The study found that:
• The lungs of the mice given two big breaths every minute (LVDI) remained more open and functioned better than the LV and HV.
• The lungs of the mice that received only two deep breaths per hour (LV) became stiff and portions of the lungs collapsed. However, lung function returned briefly to normal when the mice received their infrequent deep inflations. This suggests that the lungs self-repair after the deep inflation, at least over the course of the first two hours.

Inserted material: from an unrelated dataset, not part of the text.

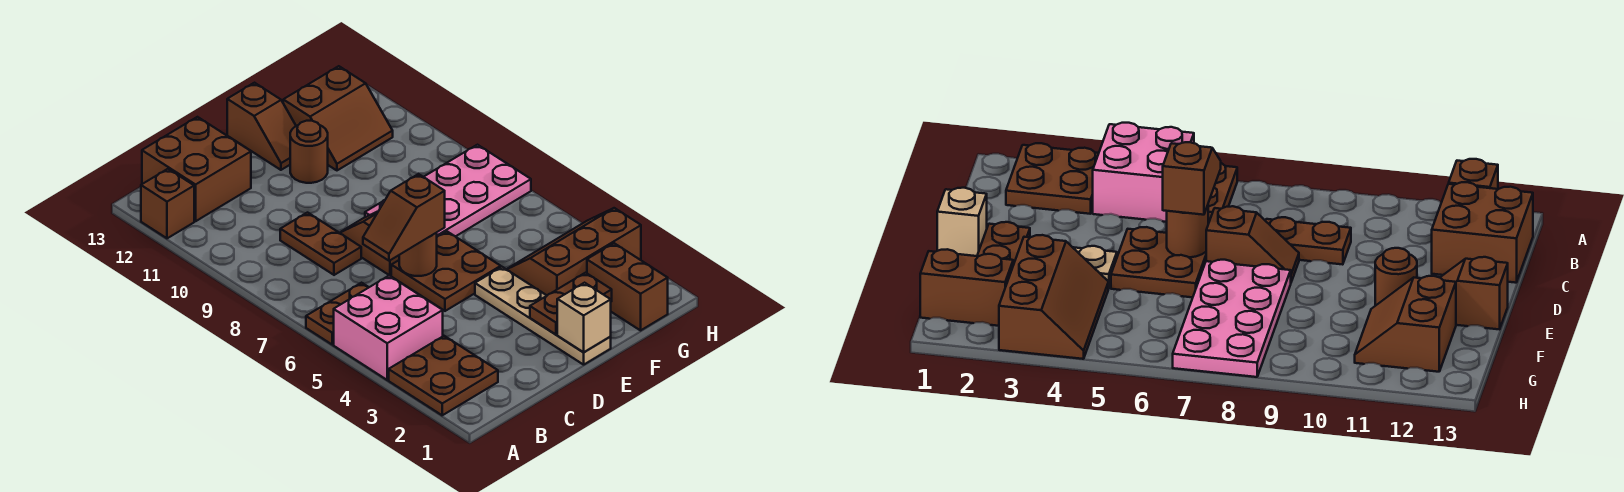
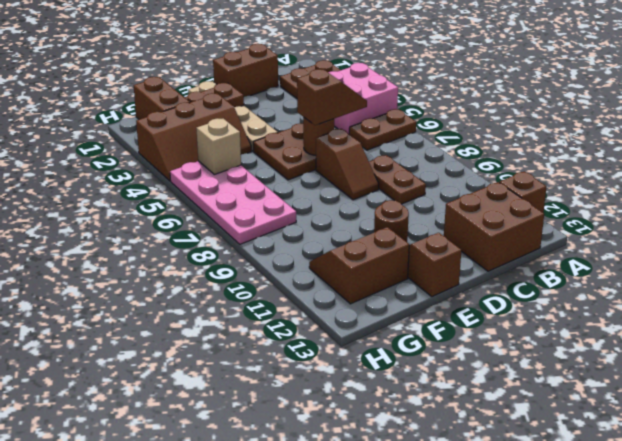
none -> brown 1x2 brick [213,44,278,96]
tan 1x1 brick [557,283,611,352] -> tan 1x1 brick moved to [196,118,241,175]
pink 2x4 plate [365,145,531,237] -> pink 2x4 plate turned to [170,161,296,244]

• The lungs of the mice that received deep inflation every breath (HV) suffered overdistention injury to their lungs. This group was akin to a high tidal volume group, once again demonstrating that low tidal volume is safer.
The control group that received high tidal volume but no PEEP showed the highest evidence of injury, even higher than the high tidal volume group. This indicates that PEEP helps reduce the negative effects of frequent deep inflation.
'We demonstrated it's possible to give deep breaths too frequently and too seldom,' Bates explained. The middle ground -- two deep inflations per minute -- provides the most benefit to the mice we studied without injuring the lungs, he said. 'We conclude that frequent deep inflation can safely improve gas exchange and lung mechanics and may confer protection from biotrauma,' the authors wrote. 'Differences between LVDI and HV suggest that an optimal frequency range of deep inflation exists, within which the benefits of maintaining an open lung outweigh injury incurred from over-distention.'
'Our findings have obvious implications for the recruitment of the injured human lung during low tidal ventilation,' the authors wrote. 'However, extrapolating our results to the clinical situation must be done guardedly. In the present study we employed uninjured mice, whereas it is known that the injured lung is more prone to atelectasis (collapse) than a normal lung.' Bates' team hopes to move to a human trial in the near future, now that they have established that deep inflation is beneficial and can be delivered with an optimal frequency. 'Choosing the frequency of deep inflation in mice: balancing recruitment against ventilator-induced lung injury,' by Gilman B. Allen, Benjamin T. Suratt, Lisa Rinaldi and Joseph M. Petty and Jason HT Bates, Vermont Lung Center, Department of Medicine, University of Vermont, Burlington. Allen, Suratt and Bates are also affiliated with the Fletcher Allen Health Care, Burlington. The study appears in the online edition of American Journal of Physiology Lung Cellular and Molecular Physiology published by The American Physiological Society.